We recommend using Docker for running Directory sync.

First, you will need to set up the environment variables for this:

Variable Purpose Default if not specified
DS_DIRECTORY_URL Base URL of the Directory https://directory-backend.molgenis.net
DS_DIRECTORY_USER_NAME User name for logging in to Directory
DS_DIRECTORY_USER_PASS Password for logging in to Directory
DS_DIRECTORY_DEFAULT_COLLECTION_ID ID of collection to be used if not in samples
DS_DIRECTORY_MIN_DONORS Minimum number of donors per star model hypercube 10
DS_DIRECTORY_MAX_FACTS Max number of star model hypercubes to be generated
DS_DIRECTORY_ALLOW_STAR_MODEL Set to 'True' to send star model info to Directory False
DS_DIRECTORY_MOCK Set to 'True' mock a Directory. In this mode, directory-sync will not contact the Directory. All Directory-related methods will simply return plausible fake values. False
DS_DIRECTORY_ONLY_LOGIN Set to 'True' to log in to the Directory, without carrying out any further actions. False
DS_FHIR_STORE_URL URL for FHIR store http://bridgehead-bbmri-blaze:8080
DS_TIMER_CRON Execution interval for Directory sync, cron format
DS_RETRY_MAX Maximum number of retries when sync fails 10
DS_RETRY_INTERVAL Interval between retries (seconds) 20 seconds

DS_DIRECTORY_USER_NAME and DS_DIRECTORY_USER_PASS are mandatory. If you do not specify these, Directory sync will not run. Contact Directory admin to get login credentials.

DS_DIRECTORY_DEFAULT_COLLECTION_ID is not mandatory, but you will need to specify it if your ETL does not assign Directory collection IDs to specimens.

If you set DS_DIRECTORY_ALLOW_STAR_MODEL to 'True', then the star model summary information for your data will be generated and sent to the Directory. You are advised to talk to your local data protection group before doing this.

If DS_TIMER_CRON is not specified, Directory sync will be executed once, and then the process will terminate.

The DS_RETRY_ variables specify how Directory sync reacts to failure. RETRY_MAX should be greater than zero. A typical case where retries may be necessary is when you simultaneously start Directroy sync and FHIR store. It takes some time for a FHIR store to start, whereas Directory sync starts immediately, so Directory sync needs to have a way to poll the store until is ready.

If DS_DIRECTORY_MOCK is set to 'True', the Directory will not be contacted, but you will still need to specify login credentials (which will then be ignored).

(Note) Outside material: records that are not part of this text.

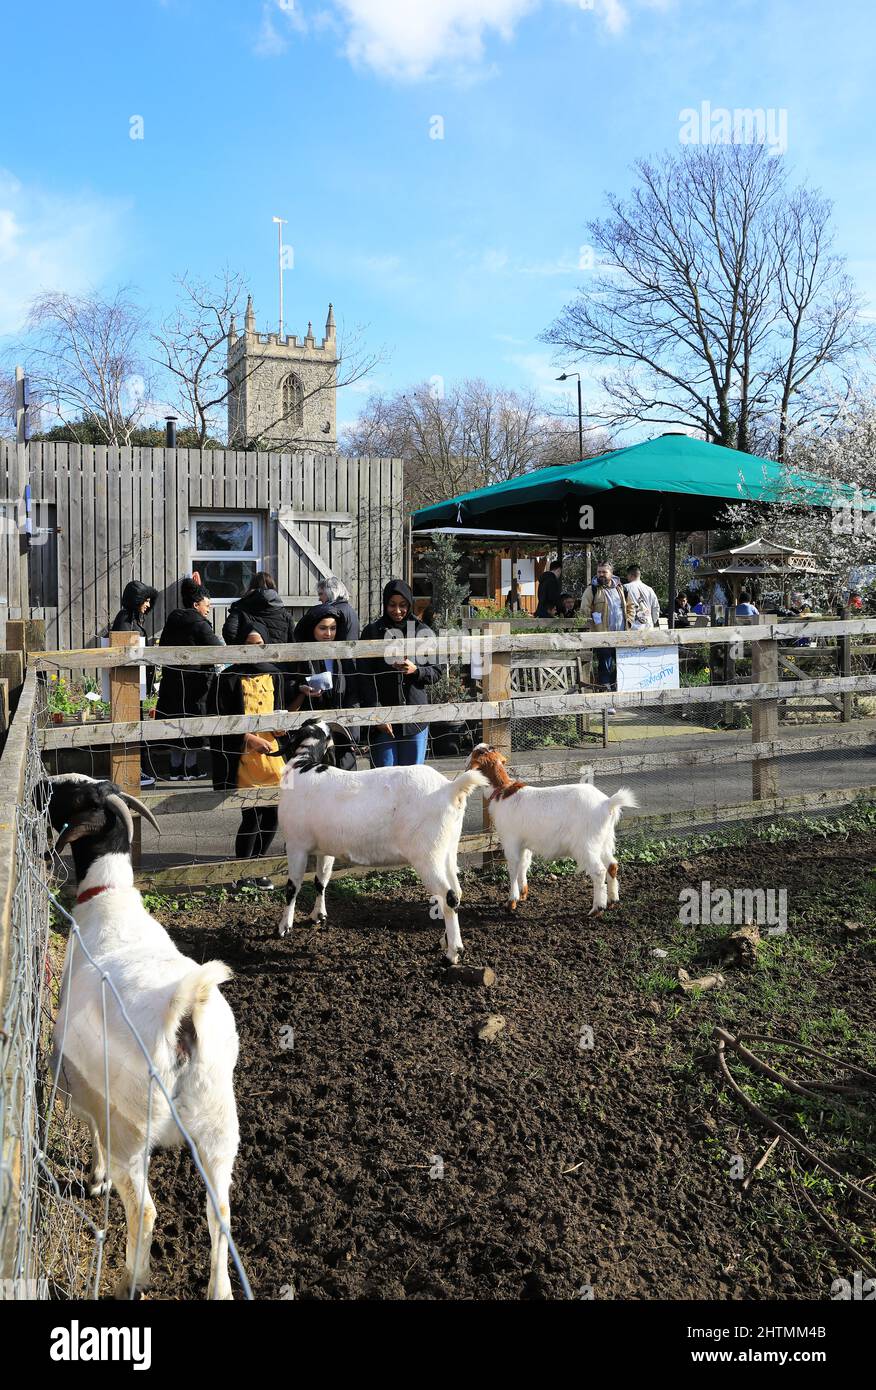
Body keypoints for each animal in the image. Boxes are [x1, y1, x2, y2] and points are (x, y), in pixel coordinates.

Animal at [42, 778, 239, 1295]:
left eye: (73, 795)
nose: (43, 785)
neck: (107, 902)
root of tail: (184, 1013)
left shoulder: (85, 1083)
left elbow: (89, 1126)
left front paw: (96, 1178)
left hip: (133, 1127)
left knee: (146, 1209)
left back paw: (131, 1280)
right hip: (218, 1124)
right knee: (220, 1211)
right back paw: (220, 1289)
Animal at [278, 722, 492, 961]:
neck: (303, 765)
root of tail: (450, 789)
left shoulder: (296, 845)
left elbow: (292, 887)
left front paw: (284, 927)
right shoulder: (326, 848)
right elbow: (320, 880)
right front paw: (318, 915)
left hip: (427, 855)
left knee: (449, 897)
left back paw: (452, 953)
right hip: (447, 849)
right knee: (458, 892)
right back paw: (444, 942)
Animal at [467, 745, 639, 917]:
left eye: (475, 753)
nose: (466, 761)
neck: (503, 792)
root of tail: (607, 803)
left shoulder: (511, 841)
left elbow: (514, 867)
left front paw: (511, 902)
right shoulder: (525, 843)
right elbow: (524, 864)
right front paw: (523, 894)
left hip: (587, 844)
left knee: (599, 871)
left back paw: (597, 909)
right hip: (604, 840)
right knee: (612, 865)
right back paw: (612, 901)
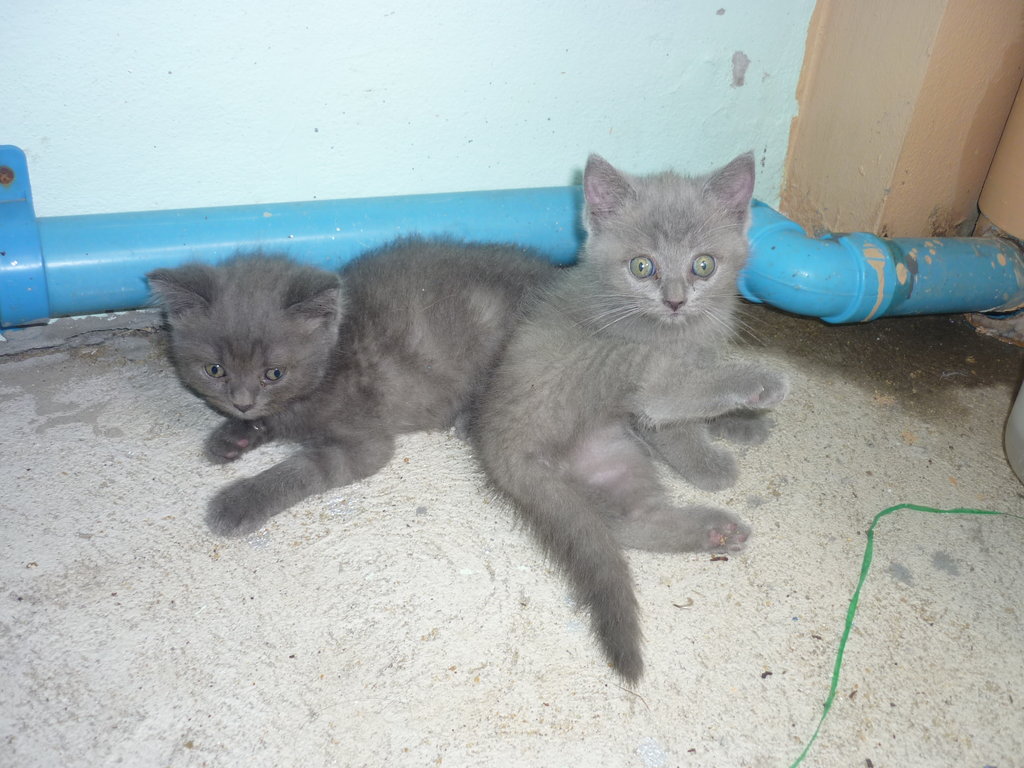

For your convenience, we recommend that you store these variables in a .env file. The file could look like this:

DS_DIRECTORY_URL=https://bbmritestnn.gcc.rug.nl
DS_DIRECTORY_USER_NAME=foo@foomail.com
DS_DIRECTORY_USER_PASS=qwelmqwldmqwklmdLKJNJKNKJN
DS_FHIR_STORE_URL=http://store:8080/fhir

With this configuration, the synchronization will be done just once, with the test Directory server. The login details are fake, you will need to replace them with something sensible.

To run from Docker:

docker run --env-file .env samply/directory_sync_service

Alternatively, you can use docker-compose. An example docker-compose.yml file has been included in this repository. To start:

docker-compose up

Standalone build and run

You can also build and run this service on your own computer, if Docker is not an option.

Prerequisites

Please run from within Linux.

You will need to install git, Java 19 and Maven. Clone this repository and cd into it.

Building

From the command line, run:

mvn clean install

Running

You need to provide the necessary parameters via environment variables, as documented above. These should be set in the same shell as the one that you use to run java.

Once you have done this, you can start the service directly from the command line:

java -jar target/directory_sync_service\*.jar

License

Copyright 2024 The Samply Community

Licensed under the Apache License, Version 2.0 (the "License"); you may not use this file except in compliance with the License. You may obtain a copy of the License at

http://www.apache.org/licenses/LICENSE-2.0

Unless required by applicable law or agreed to in writing, software distributed under the License is distributed on an "AS IS" BASIS, WITHOUT WARRANTIES OR CONDITIONS OF ANY KIND, either express or implied. See the License for the specific language governing permissions and limitations under the License.